In accordance with these powers, a Joint Operating Board was formed by the cities of Dallas and Forth Worth and certain ordinances were passed concerning the operation of the D/FW Airport. (See Footnote 1.) Because we have no reason to doubt the validity of these ordinances and because appellant has admitted that no application has been made to the Joint Board for permission to serve the Regional Airport, we conclude that appellant has no such authority.
It is our understanding that the appellant originally sought an interpretation of and an injunction against the enforcement of penal ordinances enacted by appellees in exercising their control over the airport and its operation. In support of a contention that the court should have enjoined the enforcement of various penal ordinances, appellant contends that the authority granted by Certificate 2429-B to serve the airport is a property right which will support an injunction and that any monopoly appellees might create for themselves is unlawful because it denies rights that the Legislature has granted to others. However, we have found that the Certificate 2429-B does not authorize appellant to serve the D/FW Regional Airport. We therefore conclude that the cities could give themselves a monopoly in the present situation, and that no previously granted rights had been denied. Therefore because not all of the elements required to enjoin a penal ordinance were present, the court lacked authority to do so.
In point six in his motion for rehearing, appellant contends that our holding that the nonjoinder of Irving and Grapevine does not support the affirmance of the summary judgment, the proper remedy being remand for joinder of these parties. However, assuming this point to be valid, our finding that those elements necessary to cause the injunction of a penal ordinance (see State v.

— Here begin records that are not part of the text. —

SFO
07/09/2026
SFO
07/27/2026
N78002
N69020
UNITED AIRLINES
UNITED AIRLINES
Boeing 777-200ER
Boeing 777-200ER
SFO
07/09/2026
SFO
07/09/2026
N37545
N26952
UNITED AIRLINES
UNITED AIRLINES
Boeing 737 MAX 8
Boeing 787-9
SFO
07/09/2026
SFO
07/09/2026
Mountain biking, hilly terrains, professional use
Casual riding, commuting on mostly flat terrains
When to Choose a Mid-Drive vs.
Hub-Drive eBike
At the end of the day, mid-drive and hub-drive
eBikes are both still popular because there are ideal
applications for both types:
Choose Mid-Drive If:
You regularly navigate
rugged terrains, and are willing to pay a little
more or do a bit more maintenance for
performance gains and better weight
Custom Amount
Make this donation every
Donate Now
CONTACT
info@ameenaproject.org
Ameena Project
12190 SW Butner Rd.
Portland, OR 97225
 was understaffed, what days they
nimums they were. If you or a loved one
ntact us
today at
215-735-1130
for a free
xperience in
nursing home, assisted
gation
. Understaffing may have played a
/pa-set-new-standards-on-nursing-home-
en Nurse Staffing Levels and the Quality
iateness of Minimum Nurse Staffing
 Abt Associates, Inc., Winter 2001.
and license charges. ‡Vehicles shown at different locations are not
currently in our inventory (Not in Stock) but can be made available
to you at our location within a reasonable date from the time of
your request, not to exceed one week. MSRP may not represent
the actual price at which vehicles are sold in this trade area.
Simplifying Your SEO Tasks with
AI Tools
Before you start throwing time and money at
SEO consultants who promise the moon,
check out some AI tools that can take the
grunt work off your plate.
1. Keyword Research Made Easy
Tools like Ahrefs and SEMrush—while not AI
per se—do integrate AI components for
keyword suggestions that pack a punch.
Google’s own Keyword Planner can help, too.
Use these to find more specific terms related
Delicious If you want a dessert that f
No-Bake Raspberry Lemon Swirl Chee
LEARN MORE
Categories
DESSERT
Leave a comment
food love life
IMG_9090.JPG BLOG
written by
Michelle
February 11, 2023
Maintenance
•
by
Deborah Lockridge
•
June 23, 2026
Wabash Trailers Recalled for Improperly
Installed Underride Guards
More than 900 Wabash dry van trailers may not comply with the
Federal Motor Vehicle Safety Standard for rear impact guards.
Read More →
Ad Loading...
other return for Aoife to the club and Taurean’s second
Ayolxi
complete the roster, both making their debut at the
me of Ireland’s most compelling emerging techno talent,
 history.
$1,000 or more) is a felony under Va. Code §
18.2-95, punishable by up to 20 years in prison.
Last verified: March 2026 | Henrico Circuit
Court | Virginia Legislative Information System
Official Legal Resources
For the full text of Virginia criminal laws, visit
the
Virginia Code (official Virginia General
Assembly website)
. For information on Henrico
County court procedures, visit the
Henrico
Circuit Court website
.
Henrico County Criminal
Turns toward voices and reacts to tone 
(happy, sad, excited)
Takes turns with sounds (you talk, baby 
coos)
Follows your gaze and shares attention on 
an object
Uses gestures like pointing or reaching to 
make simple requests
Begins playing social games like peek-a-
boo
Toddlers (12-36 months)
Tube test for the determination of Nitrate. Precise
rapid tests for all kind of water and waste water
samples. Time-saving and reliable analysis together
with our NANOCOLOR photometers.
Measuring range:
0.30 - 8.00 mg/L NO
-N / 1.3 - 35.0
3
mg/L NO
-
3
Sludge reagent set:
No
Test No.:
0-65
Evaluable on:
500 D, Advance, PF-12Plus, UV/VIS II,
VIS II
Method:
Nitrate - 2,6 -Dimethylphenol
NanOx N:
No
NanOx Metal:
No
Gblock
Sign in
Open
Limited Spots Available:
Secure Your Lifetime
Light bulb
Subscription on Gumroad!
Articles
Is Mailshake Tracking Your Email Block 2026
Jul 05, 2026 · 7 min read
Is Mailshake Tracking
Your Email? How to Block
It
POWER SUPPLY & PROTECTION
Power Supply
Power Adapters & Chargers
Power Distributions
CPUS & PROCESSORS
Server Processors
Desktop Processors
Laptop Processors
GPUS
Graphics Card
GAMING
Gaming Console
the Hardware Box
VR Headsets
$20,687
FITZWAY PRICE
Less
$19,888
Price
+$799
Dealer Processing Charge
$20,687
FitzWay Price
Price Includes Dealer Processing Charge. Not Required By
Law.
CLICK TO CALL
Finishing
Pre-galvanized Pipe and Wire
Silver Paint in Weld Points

Logue, supra) were lacking in this case still results in a finding of lack of jurisdiction. Therefore the presence of Irving and Grapevine would not have altered the final outcome of this case.
We must admit that the appellant’s complaint concerning the appropriateness of point of error number two does have merit. Point of error number two is in compli-*576anee with the decisions as rendered by the Supreme Court in Malooly Brothers, Inc. v. Napier, 461 S.W.2d 119 (Tex.Sup.1970) and we therefore find no basis for any criticism of this point.
Appellant finally argues that because we found that the trial court had no jurisdiction to determine the validity of the penal ordinances, this court erred in affirming the summary judgment on that part of the case. We did find that the trial court lacked jurisdiction to enjoin the enforcement of the penal ordinance and so stated in our opinion. However, the trial court did have jurisdiction to interpret the Certificate 2429-B which it failed to do and which we have now done. This interpretation is done as a matter of law and therefore we still remain convinced that the summary judgment based on this ground must be affirmed.
We have found no errors warranting the need for a rehearing of this cause. With the clarification of our original opinion appellant’s motion is therefore overruled.
. Appellant did at one time apply for an amendment to Certificate 242S-B to have D/FW Airport expressly included in its area o£ authority. However this application was subsequently withdrawn before any commission action was taken.